Dazwischen einige Belege für die Richtigkeit der These, dass Fantasy besser zwischen Buchdeckeln verbleibt: Elfenohren aus Hartgummi. Elfenflügel aus Weichgummi. Teufelshörner aus Plastik. Notorische Legolasse. Hänflinge in Kettenhemden. Stark Kurzsichtige mit englischen Langbögen und vollem Köcher. Einssechzig große Freizeitkrieger mit zwei Meter langen Schwertern. 130 Kilo schwere Burgfräuleins. Kelten mit Allergiespray. Wikinger mit Springerstiefeln. Gothics, die, was ihre Kompatibilität mit dem Mittelalter betrifft, einem generellen Missverständnis aufsitzen.

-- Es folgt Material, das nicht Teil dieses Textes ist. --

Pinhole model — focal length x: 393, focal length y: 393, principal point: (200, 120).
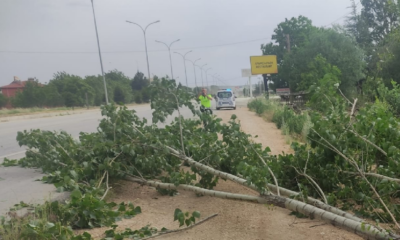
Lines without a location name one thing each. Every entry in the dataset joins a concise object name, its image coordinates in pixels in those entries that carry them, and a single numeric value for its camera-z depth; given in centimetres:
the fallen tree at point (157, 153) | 497
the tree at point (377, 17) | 4519
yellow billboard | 4731
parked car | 3359
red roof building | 7321
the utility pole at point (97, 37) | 2898
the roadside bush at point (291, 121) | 1301
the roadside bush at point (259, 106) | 2288
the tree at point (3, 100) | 4748
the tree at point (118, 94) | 5953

Und Wildschwein vom Spieß, das ungefähr 25 Prozent zu teuer und definitiv nicht Wildschwein, sondern Hausschwein vom Spieß ist. Egal, schmeckt trotzdem.
Beschallt wird die Szenerie von diversen Musikbühnen aus. Hauptsache, es klingt irgendwie altertümlich. So wie zum Beispiel die Holländer, die aussehen wie losgelassene Manowar-Highlander, dramatisch die Nebelmaschine anwerfen und wild herumzucken, lustigerweise aber bloß jene schottischen Volksschnulzen spielen, die man Samstagabend in jedem Pub der Inseln vorgedudelt bekommt. Dort jedoch mit schottischem Akzent, nicht mit holländischem. Roger Whittaker hat einige dieser Songs auch schon auf Platte pressen lassen.
Die Schaukämpfe werden von tschechischen Cascadeuren ausgeführt, die mit pathetischem Gestus und dramatischem Ingrimm tausendmal einstudierte Schwertkloppereien zum Besten geben. Daneben ist „Fahrend Volker“ das Publikum abhanden gekommen, das beinahe geschlossen zu den prügelnden Rittern pilgert. Dabei ist Volker der eigentliche Star des Festivals: Jongleur, Zauberer und Entertainer mit einem charmanten All-Age-Programm, das wirklich Spaß macht. Volker besitzt jene Kombination aus Professionalität und Spontaneität, die einen großen Kleinkünstler auszeichnet. Buchen Sie ihn unbedingt für Ihr nächstes Firmenjubiläum, Sie werden was zu lachen haben.
Im Heerlager, in dem all die Re-Enactment-Gruppen sich übers Wochenende niedergelassen haben und grillen oder Sprudel trinken, sitzt eine verkleidete Frau vor einem Zelt, strickt und verkündet, dass sie so wenigstens etwas Sinnvolles zu tun hätte.
Nachdem wir gegen Ende noch ein wenig den holländischen Highlandern gelauscht und tanzenden Mädels in Waffenröcken zugesehen haben, haben wir am Ausgang allen Ernstes noch vier Goldtaler übrig zum Eintauschen in Rest-der-Welt-Währung.
Um 20 Uhr fahren die Wagen aufs Gelände und räumen die Festivität wieder ein. Nächstes Wochenende trifft sich die Parallelgesellschaft auf einer anderen Wiese der Republik.